Recorded data
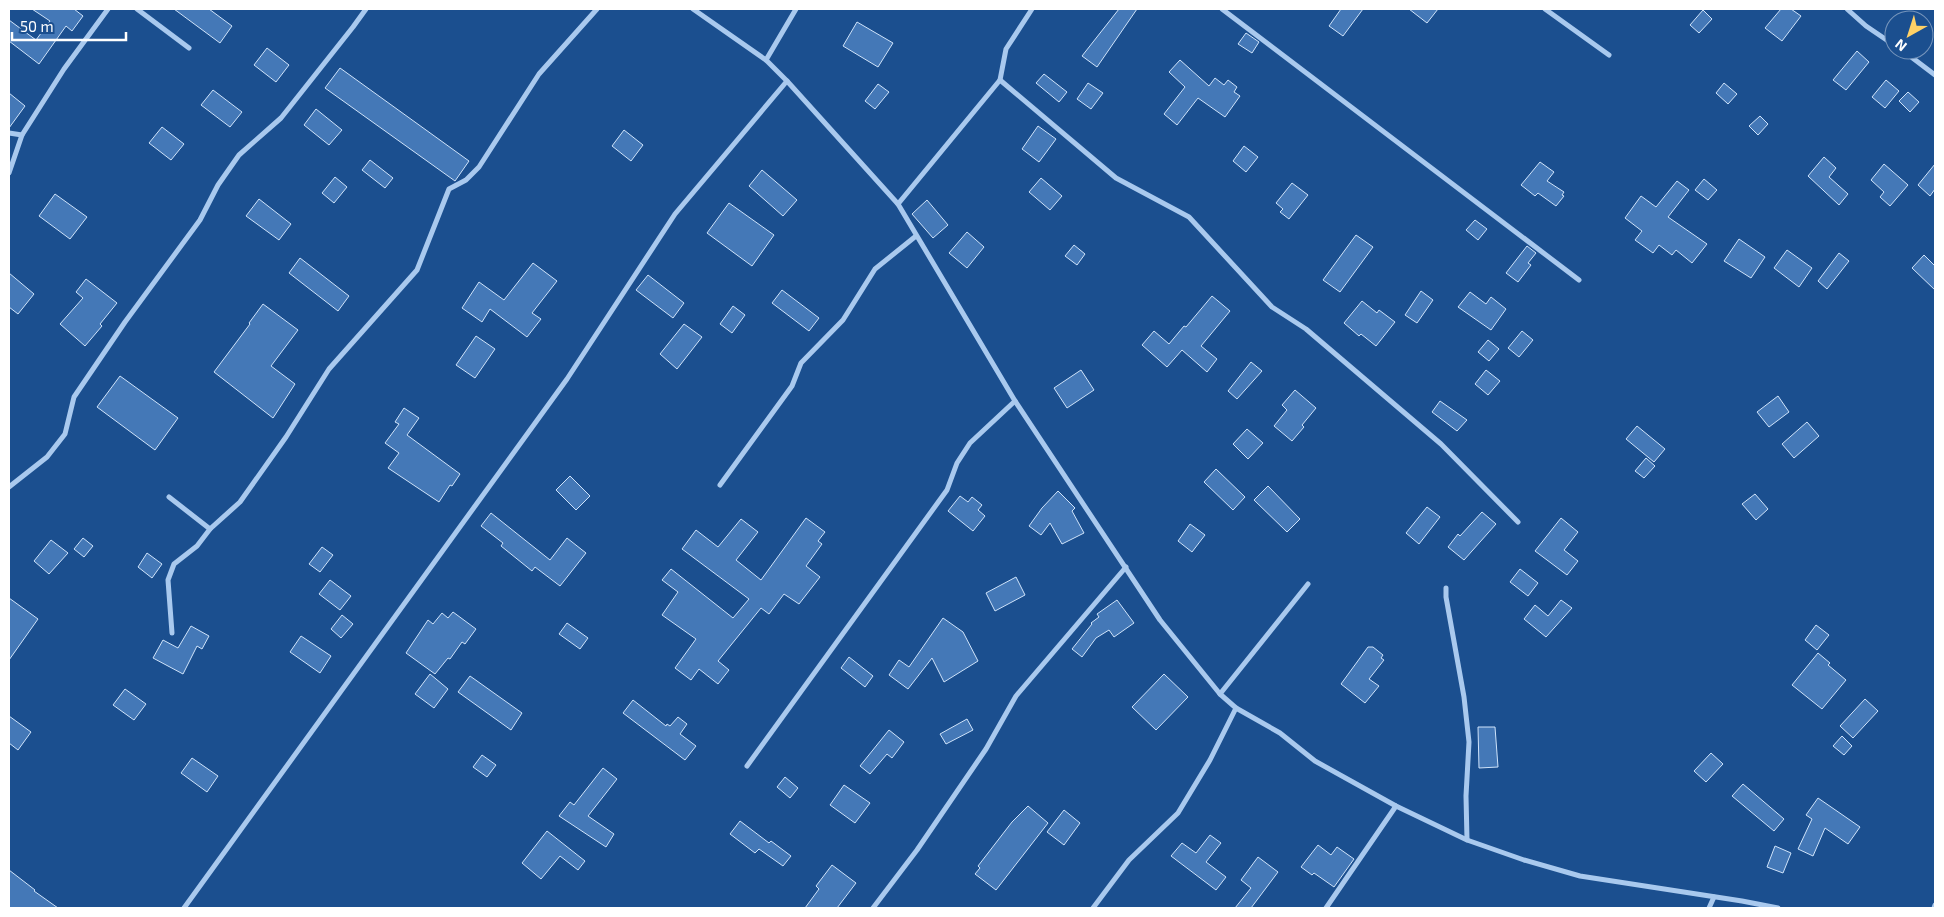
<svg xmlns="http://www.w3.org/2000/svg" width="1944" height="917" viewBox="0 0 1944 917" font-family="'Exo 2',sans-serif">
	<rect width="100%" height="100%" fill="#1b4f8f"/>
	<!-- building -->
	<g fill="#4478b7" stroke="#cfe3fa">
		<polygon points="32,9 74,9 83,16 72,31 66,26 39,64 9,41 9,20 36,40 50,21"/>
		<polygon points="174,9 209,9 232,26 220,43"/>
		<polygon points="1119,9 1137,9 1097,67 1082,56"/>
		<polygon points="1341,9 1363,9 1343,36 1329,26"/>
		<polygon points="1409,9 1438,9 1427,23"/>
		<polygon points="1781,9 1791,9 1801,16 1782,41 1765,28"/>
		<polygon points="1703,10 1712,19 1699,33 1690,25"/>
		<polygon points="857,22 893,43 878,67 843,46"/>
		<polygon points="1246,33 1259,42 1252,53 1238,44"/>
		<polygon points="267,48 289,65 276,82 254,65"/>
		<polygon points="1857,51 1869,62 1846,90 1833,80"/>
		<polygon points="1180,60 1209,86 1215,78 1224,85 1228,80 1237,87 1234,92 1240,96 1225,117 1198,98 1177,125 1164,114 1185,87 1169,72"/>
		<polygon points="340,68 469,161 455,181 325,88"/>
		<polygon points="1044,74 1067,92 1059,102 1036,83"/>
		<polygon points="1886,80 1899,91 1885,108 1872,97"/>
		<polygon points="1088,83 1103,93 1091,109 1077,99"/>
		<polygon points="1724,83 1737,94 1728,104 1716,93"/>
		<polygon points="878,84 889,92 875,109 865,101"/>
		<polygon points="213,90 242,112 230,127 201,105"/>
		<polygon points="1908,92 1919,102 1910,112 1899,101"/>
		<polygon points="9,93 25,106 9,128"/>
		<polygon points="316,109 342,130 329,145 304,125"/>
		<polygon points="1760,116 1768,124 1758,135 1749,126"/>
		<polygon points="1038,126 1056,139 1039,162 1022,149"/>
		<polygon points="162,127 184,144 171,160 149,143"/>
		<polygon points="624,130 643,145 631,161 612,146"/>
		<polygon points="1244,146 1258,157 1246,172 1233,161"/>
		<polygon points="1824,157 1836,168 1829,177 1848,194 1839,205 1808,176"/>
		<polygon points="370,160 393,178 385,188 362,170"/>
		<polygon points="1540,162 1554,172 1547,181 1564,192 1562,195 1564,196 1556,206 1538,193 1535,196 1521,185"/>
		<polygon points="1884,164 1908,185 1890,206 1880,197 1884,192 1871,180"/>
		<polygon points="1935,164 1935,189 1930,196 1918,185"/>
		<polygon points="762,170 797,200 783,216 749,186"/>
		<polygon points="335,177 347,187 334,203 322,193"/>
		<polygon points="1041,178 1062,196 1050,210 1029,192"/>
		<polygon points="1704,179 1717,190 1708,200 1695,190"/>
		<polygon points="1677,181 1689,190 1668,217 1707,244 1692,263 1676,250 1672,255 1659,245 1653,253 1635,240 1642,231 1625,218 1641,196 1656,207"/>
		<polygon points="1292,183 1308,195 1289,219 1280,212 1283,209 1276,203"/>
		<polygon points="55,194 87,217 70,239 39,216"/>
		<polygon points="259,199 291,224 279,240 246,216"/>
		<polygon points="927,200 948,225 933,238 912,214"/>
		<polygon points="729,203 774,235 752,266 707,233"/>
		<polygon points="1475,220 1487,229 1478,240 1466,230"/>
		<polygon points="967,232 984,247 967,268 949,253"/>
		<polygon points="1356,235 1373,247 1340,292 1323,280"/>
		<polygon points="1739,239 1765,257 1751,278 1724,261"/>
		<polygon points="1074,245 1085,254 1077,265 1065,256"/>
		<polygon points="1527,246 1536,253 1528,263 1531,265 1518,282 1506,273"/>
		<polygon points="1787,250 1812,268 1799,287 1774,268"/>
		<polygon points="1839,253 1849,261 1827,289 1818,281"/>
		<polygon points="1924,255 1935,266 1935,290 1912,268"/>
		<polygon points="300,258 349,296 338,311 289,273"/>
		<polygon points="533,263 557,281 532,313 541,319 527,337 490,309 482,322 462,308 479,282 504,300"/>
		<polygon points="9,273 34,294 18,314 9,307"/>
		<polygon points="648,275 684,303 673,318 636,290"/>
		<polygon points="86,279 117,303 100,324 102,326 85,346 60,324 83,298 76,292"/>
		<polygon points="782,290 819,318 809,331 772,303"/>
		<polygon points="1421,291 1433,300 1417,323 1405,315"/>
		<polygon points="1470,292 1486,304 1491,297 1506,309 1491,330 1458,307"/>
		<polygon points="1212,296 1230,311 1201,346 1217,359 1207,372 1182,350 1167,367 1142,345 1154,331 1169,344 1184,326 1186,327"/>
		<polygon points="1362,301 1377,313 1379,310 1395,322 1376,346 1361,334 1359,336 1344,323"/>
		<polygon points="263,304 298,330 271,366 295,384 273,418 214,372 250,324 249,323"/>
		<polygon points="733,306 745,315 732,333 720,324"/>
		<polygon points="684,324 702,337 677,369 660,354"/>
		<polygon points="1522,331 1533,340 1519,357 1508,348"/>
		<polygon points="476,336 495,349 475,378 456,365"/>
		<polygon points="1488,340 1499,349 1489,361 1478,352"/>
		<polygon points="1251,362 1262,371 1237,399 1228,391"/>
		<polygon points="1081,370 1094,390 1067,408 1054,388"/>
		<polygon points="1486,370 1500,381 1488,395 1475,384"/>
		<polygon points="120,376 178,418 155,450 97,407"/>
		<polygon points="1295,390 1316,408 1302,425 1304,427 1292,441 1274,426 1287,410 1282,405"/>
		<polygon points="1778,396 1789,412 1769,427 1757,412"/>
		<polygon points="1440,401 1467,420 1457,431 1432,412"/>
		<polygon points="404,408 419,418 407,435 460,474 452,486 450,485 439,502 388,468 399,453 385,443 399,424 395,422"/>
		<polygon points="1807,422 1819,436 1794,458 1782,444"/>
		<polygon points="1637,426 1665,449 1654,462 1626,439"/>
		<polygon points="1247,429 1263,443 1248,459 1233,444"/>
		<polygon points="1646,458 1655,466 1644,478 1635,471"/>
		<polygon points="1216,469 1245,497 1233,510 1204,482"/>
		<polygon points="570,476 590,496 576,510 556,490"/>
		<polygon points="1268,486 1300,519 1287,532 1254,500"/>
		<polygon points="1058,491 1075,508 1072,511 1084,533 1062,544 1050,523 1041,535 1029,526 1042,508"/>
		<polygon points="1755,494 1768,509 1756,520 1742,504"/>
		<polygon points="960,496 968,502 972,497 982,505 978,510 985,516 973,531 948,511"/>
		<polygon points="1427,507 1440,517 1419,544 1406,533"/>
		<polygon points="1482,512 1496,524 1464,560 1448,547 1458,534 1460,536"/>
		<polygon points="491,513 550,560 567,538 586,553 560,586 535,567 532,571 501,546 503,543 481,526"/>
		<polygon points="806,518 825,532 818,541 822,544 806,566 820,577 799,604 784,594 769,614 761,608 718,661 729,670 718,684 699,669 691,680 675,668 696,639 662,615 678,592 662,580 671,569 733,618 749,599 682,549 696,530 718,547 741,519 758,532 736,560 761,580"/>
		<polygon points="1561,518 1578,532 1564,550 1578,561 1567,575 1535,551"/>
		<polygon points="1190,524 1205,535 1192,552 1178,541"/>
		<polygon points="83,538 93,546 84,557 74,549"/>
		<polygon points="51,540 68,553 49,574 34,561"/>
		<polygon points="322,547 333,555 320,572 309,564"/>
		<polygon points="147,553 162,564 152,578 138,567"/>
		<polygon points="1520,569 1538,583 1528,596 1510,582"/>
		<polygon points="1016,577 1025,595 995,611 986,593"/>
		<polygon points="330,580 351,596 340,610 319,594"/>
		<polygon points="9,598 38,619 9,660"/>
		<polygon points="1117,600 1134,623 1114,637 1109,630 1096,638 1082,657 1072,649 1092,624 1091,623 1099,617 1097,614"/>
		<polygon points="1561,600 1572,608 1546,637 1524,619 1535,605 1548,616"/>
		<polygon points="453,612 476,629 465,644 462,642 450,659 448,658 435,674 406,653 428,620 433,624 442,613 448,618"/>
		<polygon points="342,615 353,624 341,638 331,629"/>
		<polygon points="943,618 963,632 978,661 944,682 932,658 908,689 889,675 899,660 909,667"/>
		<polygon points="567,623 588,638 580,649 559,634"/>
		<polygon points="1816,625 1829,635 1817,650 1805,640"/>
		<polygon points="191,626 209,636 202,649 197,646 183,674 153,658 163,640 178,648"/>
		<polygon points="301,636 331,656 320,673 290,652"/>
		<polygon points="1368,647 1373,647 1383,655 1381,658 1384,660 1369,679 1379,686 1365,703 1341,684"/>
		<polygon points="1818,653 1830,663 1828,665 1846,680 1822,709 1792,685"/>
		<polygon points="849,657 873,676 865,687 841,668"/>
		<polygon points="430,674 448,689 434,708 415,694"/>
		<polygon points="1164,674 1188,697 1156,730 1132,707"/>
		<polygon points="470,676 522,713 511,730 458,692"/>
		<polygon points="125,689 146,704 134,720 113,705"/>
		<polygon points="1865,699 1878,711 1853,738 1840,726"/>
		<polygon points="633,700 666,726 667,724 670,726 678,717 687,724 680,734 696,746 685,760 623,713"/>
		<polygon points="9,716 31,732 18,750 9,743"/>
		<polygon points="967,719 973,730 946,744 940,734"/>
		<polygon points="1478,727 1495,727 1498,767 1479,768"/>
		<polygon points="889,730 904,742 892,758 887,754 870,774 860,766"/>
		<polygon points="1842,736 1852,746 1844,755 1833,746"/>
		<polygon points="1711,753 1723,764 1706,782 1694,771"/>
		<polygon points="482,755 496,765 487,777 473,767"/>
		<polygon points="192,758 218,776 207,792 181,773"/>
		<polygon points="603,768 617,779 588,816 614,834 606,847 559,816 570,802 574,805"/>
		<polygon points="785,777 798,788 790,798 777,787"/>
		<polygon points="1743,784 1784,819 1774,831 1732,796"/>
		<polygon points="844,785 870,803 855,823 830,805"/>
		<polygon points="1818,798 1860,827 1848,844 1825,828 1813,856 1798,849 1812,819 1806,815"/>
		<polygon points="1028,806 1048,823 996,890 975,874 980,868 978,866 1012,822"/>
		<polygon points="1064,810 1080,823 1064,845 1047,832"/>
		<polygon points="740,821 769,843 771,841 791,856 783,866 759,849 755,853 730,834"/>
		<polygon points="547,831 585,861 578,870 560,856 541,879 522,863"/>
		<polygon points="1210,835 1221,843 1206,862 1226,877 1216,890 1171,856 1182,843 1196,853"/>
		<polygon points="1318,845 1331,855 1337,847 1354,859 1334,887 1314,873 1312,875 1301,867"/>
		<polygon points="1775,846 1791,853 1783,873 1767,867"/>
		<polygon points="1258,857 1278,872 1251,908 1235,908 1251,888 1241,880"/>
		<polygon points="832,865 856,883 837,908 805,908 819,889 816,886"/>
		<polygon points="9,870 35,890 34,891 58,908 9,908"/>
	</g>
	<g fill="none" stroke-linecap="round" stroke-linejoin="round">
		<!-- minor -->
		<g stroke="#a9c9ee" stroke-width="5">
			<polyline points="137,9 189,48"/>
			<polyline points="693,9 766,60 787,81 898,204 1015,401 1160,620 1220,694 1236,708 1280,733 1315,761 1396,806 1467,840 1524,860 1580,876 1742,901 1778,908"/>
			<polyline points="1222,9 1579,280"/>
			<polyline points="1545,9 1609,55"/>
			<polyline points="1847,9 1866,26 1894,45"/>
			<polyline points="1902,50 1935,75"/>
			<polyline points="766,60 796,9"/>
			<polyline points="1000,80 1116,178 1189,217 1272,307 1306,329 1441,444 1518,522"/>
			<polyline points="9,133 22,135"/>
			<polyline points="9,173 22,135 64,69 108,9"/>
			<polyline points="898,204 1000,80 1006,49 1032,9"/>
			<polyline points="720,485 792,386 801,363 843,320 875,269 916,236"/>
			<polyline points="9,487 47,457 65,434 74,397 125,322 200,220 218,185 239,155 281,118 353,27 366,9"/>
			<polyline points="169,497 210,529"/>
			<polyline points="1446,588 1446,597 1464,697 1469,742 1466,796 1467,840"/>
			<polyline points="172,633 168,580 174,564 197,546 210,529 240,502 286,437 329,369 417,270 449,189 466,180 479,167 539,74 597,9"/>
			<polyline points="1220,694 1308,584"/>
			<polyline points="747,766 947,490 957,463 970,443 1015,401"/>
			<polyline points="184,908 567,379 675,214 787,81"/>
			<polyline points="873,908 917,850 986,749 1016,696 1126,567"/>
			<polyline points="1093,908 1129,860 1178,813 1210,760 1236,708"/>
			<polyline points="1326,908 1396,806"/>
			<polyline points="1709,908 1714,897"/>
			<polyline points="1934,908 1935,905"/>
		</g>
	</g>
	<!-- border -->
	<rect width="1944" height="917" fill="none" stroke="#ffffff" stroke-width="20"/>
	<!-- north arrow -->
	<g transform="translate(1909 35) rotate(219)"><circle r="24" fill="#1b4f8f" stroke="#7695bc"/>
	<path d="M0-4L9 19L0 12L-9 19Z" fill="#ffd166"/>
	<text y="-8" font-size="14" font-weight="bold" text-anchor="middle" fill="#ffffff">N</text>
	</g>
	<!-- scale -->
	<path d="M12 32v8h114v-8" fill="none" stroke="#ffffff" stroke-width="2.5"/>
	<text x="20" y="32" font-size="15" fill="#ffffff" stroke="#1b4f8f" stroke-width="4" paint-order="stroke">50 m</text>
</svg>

Exercise goal: The answer should be nothing but the number of lines in this data that include "path".

Solution to the exercise: 2